A third-tier regional firm? Really? I thought the Bloodaxe Clan had higher standards. "

I turn slowly, positioning myself between Cypress and the doorway, and I feel my lips pull back from my tusks in what is not a smile.

Standing in the entrance to the records room is a figure I recognize from intelligence briefings and unflattering photographs, a human male with silver hair swept back from a forehead that has clearly benefited from expensive cosmetic intervention, wearing a suit that probably cost more than this company's entire quarterly coffee budget.

Victor Ashworth. CEO of Ashworth Financial Solutions. My primary competitor in the regional market expansion and, according to my grandmother, "a snake in human clothing who would sell his own mother for a favorable quarterly report."

"Ashworth," I growl, and I am pleased to note that the name comes out sounding appropriately threatening.

"In the flesh." Victor steps into the room, his polished shoes somehow avoiding the scattered papers and debris that litter the floor, his smile wide and white and utterly devoid of warmth.

Behind him, I can see two more figures, lawyers based on their matching briefcases and expressions of studied boredom.

"I have to say, Knox, your timing could not have been more perfect.

You've saved me the trouble of dealing with the previous management myself. "

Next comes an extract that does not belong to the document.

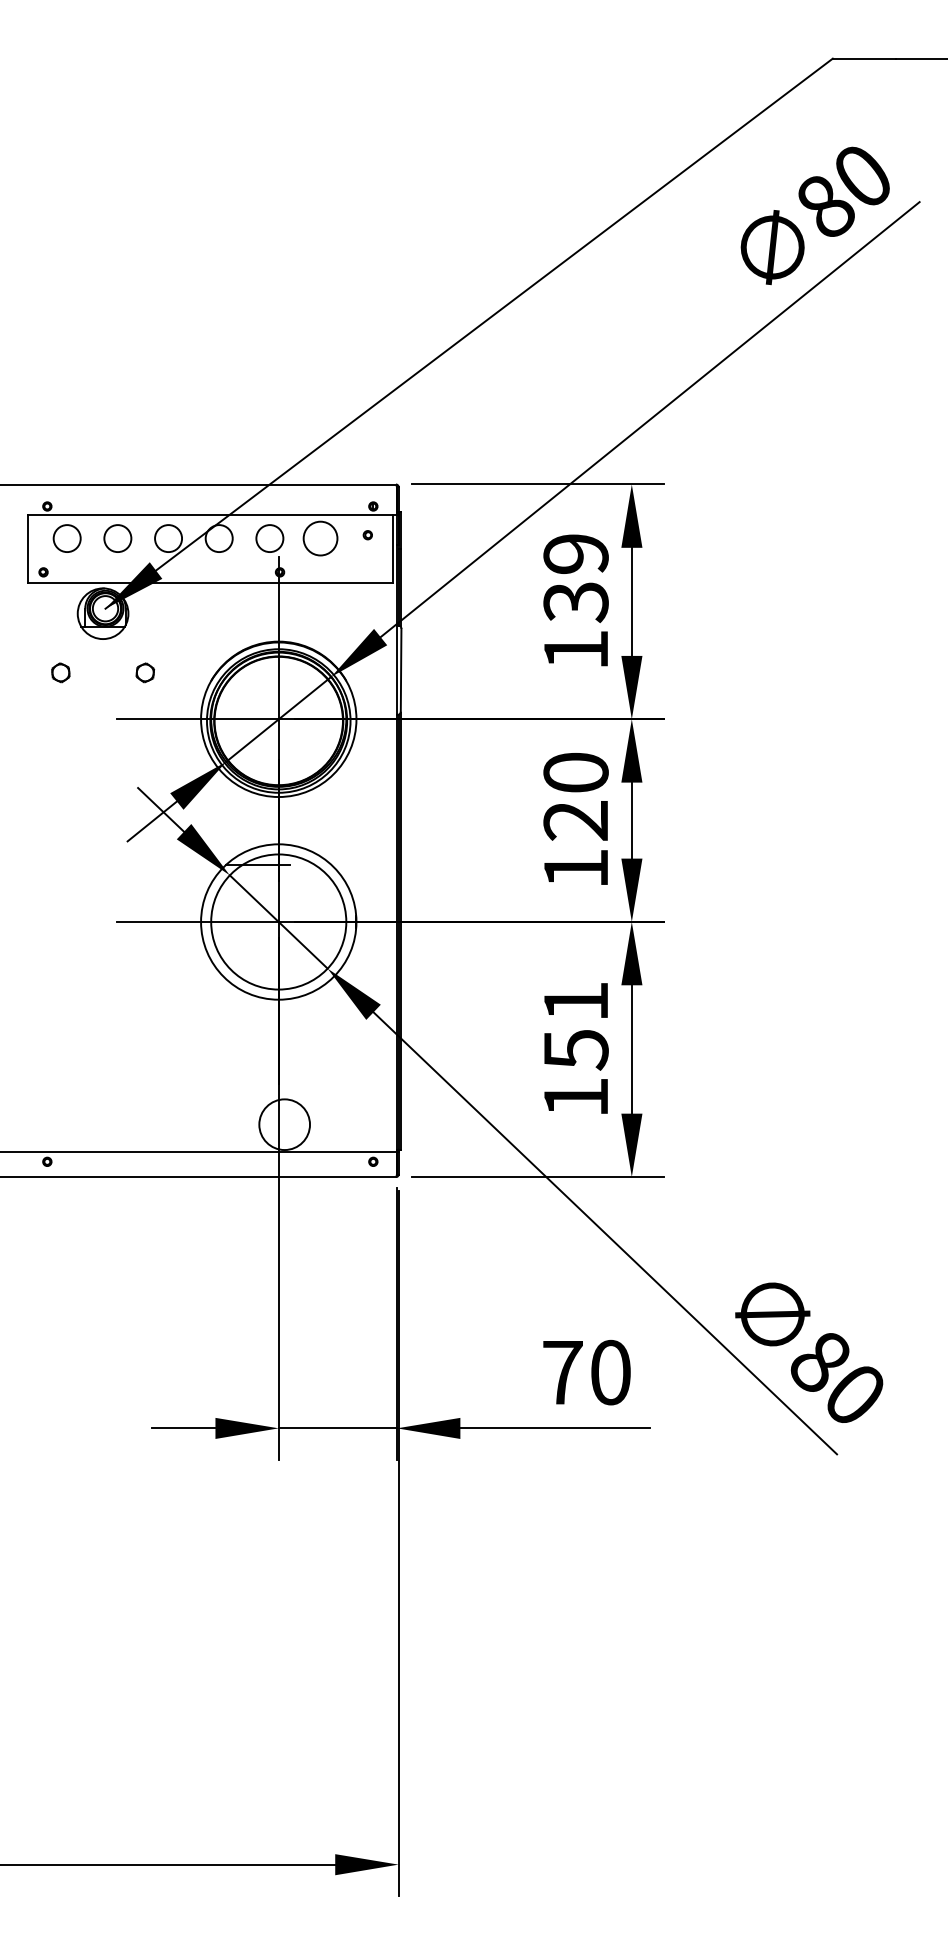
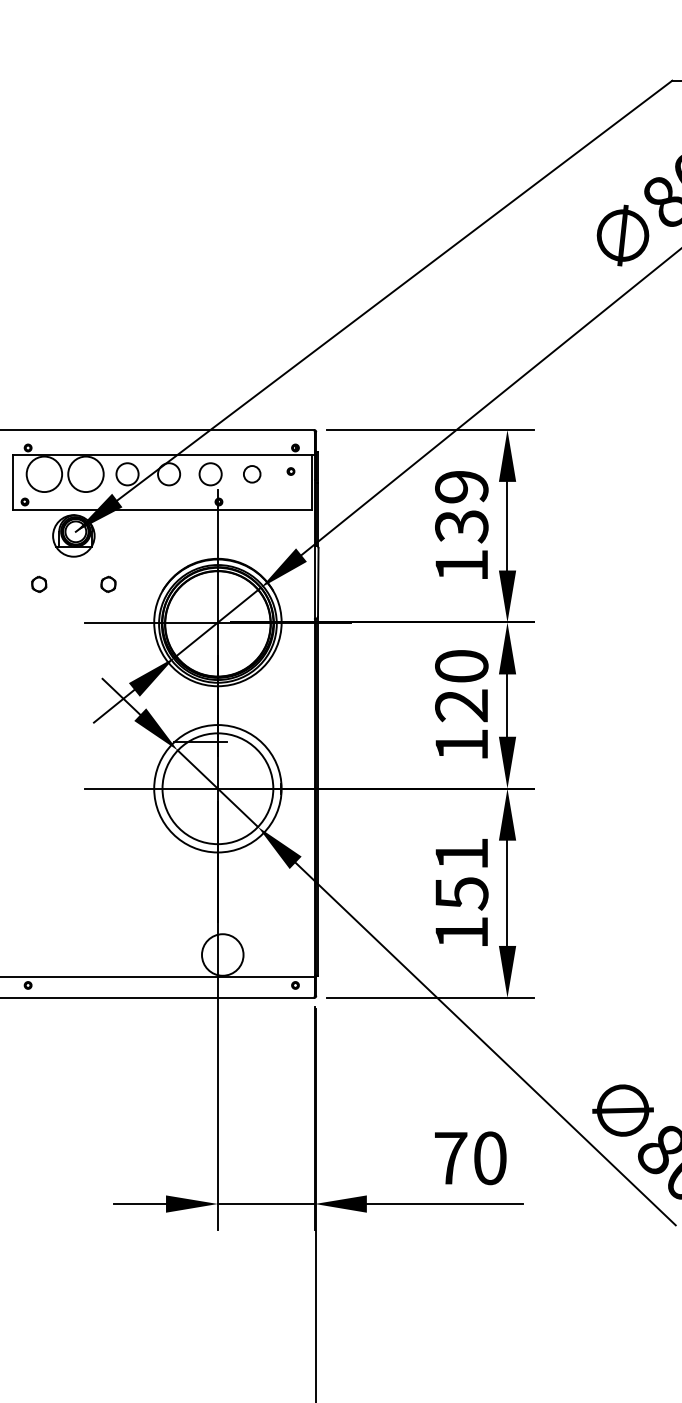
circle: (66, 538) -> (43, 474), size x1.6
circle: (117, 538) -> (85, 474), size x1.6
circle: (320, 538) -> (252, 474), size x0.6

He reaches into his jacket and produces a folder, extending it toward me with a flourish that suggests he has practiced this particular gesture in front of a mirror.

"Consider this a welcome gift. A notice of immediate foreclosure on all physical assets of this company, effective forty-eight hours from receipt.

It seems the previous leadership was not particularly diligent about their loan payments, and Ashworth Financial Solutions happens to hold the majority of their outstanding debt. "

I do not take the folder. I glance at Victor Ashworth, at his perfect hair and his perfect suit and his perfect smile that does not reach his cold, calculating eyes, and I feel something dark and hot unfurling in me.

Behind me, Cypress makes a small sound that might be dismay or might be the beginning of a very creative profanity.

Victor's smile widens. "Welcome to the neighborhood, Warchief."